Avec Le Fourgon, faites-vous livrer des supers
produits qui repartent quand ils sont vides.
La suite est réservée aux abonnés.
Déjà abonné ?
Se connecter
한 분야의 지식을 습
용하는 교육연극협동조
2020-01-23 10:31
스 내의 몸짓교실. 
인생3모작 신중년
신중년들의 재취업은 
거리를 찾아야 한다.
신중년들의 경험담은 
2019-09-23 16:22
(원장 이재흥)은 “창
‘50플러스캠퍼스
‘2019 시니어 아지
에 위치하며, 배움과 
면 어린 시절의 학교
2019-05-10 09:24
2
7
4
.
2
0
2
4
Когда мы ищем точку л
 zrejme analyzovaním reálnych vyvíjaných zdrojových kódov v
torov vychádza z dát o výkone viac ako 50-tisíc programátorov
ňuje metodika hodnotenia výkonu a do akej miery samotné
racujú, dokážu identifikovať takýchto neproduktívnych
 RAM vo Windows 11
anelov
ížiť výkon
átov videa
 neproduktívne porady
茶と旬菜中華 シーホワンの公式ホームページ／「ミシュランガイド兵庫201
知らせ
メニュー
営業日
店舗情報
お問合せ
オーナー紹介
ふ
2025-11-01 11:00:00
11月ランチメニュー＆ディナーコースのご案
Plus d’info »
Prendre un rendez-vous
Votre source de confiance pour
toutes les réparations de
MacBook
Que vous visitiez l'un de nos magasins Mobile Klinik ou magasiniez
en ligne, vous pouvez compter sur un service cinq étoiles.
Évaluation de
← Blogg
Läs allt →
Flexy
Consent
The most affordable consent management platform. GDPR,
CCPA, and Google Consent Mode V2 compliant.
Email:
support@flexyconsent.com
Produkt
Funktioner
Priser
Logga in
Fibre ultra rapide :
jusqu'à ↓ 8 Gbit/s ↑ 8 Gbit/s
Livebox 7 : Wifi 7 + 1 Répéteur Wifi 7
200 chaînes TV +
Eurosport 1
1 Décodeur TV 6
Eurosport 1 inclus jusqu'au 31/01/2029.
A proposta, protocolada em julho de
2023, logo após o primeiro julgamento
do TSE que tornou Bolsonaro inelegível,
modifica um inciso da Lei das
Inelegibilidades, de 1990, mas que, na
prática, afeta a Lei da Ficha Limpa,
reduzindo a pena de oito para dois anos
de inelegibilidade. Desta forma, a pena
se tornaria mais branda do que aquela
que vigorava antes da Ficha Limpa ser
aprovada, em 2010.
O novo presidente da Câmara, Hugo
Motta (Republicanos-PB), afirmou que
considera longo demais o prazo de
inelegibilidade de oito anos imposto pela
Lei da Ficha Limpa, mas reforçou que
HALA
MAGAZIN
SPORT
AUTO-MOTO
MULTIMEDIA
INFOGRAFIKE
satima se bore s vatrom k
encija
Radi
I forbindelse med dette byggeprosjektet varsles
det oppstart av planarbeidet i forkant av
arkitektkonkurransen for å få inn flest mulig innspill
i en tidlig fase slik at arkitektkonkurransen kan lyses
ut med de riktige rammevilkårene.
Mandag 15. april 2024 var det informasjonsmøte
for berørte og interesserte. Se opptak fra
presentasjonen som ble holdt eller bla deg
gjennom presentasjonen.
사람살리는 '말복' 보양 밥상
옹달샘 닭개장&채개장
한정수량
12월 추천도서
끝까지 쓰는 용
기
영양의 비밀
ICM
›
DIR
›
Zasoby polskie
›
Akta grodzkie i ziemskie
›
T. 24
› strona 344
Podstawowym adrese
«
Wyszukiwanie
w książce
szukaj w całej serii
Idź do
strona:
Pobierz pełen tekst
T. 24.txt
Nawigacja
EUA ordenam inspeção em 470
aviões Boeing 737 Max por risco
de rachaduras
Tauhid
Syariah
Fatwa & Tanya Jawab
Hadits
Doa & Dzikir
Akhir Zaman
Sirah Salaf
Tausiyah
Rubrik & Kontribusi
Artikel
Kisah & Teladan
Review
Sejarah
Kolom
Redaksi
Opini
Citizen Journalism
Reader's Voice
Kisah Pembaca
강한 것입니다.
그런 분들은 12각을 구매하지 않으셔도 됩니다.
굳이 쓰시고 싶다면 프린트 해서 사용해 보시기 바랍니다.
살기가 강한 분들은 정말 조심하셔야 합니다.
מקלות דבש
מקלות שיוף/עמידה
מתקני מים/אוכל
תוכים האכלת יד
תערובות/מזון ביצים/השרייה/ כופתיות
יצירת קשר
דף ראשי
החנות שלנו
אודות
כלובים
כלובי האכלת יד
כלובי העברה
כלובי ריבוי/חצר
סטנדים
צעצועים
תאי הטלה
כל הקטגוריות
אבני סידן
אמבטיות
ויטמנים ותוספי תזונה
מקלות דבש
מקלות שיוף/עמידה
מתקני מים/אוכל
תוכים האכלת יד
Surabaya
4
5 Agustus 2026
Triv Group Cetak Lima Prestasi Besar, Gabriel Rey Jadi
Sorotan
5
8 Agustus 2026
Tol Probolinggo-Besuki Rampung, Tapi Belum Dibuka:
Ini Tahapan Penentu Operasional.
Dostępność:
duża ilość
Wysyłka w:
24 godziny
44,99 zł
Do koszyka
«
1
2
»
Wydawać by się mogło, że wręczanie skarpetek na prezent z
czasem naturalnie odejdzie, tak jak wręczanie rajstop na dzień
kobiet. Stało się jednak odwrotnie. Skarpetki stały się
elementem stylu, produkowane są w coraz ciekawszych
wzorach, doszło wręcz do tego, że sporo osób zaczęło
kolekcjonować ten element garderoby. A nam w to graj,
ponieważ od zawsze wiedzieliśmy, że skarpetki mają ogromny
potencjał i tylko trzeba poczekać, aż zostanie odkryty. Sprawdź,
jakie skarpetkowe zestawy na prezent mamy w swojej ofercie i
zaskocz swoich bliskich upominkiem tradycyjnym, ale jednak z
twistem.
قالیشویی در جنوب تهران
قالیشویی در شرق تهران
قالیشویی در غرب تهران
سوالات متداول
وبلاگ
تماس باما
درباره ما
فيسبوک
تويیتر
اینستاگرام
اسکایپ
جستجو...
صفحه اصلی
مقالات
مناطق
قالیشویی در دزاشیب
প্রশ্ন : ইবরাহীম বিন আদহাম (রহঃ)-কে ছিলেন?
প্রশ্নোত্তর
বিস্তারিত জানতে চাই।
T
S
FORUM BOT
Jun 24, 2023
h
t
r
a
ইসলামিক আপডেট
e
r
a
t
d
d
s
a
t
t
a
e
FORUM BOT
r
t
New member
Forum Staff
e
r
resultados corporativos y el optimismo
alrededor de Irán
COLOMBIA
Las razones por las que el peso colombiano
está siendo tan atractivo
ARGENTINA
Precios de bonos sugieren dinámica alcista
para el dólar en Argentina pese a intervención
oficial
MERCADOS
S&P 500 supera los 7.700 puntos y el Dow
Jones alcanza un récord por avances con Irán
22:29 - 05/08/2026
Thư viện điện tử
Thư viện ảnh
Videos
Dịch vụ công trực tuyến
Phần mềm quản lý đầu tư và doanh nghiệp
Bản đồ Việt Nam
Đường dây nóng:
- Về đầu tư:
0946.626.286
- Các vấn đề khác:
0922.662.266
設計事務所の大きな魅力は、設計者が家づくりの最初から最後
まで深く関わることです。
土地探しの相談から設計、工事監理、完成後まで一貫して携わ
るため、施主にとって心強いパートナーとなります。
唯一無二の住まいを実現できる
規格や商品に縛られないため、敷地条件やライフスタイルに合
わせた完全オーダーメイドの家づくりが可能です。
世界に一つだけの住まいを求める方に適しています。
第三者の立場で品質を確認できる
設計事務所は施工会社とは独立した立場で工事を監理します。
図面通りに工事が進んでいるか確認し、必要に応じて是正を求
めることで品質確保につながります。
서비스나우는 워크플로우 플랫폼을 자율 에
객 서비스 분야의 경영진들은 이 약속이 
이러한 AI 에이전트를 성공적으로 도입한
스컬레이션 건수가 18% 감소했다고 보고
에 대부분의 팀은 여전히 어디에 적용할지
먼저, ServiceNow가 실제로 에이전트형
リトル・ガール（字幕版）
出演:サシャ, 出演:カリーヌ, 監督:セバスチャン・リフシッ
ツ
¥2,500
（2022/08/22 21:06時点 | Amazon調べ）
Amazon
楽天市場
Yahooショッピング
--------
* _Job item_
Everything from the line with "presentasjonen som ble holdt eller bla deg" through the line with "jakie skarpetkowe zestawy" in the listing above must be retyped exactly, with nothing added.

* _Response to the task_
presentasjonen som ble holdt eller bla deg
gjennom presentasjonen.
사람살리는 '말복' 보양 밥상
옹달샘 닭개장&채개장
한정수량
12월 추천도서
끝까지 쓰는 용
기
영양의 비밀
ICM
›
DIR
›
Zasoby polskie
›
Akta grodzkie i ziemskie
›
T. 24
› strona 344
Podstawowym adrese
«
Wyszukiwanie
w książce
szukaj w całej serii
Idź do
strona:
Pobierz pełen tekst
T. 24.txt
Nawigacja
EUA ordenam inspeção em 470
aviões Boeing 737 Max por risco
de rachaduras
Tauhid
Syariah
Fatwa & Tanya Jawab
Hadits
Doa & Dzikir
Akhir Zaman
Sirah Salaf
Tausiyah
Rubrik & Kontribusi
Artikel
Kisah & Teladan
Review
Sejarah
Kolom
Redaksi
Opini
Citizen Journalism
Reader's Voice
Kisah Pembaca
강한 것입니다.
그런 분들은 12각을 구매하지 않으셔도 됩니다.
굳이 쓰시고 싶다면 프린트 해서 사용해 보시기 바랍니다.
살기가 강한 분들은 정말 조심하셔야 합니다.
מקלות דבש
מקלות שיוף/עמידה
מתקני מים/אוכל
תוכים האכלת יד
תערובות/מזון ביצים/השרייה/ כופתיות
יצירת קשר
דף ראשי
החנות שלנו
אודות
כלובים
כלובי האכלת יד
כלובי העברה
כלובי ריבוי/חצר
סטנדים
צעצועים
תאי הטלה
כל הקטגוריות
אבני סידן
אמבטיות
ויטמנים ותוספי תזונה
מקלות דבש
מקלות שיוף/עמידה
מתקני מים/אוכל
תוכים האכלת יד
Surabaya
4
5 Agustus 2026
Triv Group Cetak Lima Prestasi Besar, Gabriel Rey Jadi
Sorotan
5
8 Agustus 2026
Tol Probolinggo-Besuki Rampung, Tapi Belum Dibuka:
Ini Tahapan Penentu Operasional.
Dostępność:
duża ilość
Wysyłka w:
24 godziny
44,99 zł
Do koszyka
«
1
2
»
Wydawać by się mogło, że wręczanie skarpetek na prezent z
czasem naturalnie odejdzie, tak jak wręczanie rajstop na dzień
kobiet. Stało się jednak odwrotnie. Skarpetki stały się
elementem stylu, produkowane są w coraz ciekawszych
wzorach, doszło wręcz do tego, że sporo osób zaczęło
kolekcjonować ten element garderoby. A nam w to graj,
ponieważ od zawsze wiedzieliśmy, że skarpetki mają ogromny
potencjał i tylko trzeba poczekać, aż zostanie odkryty. Sprawdź,
jakie skarpetkowe zestawy na prezent mamy w swojej ofercie i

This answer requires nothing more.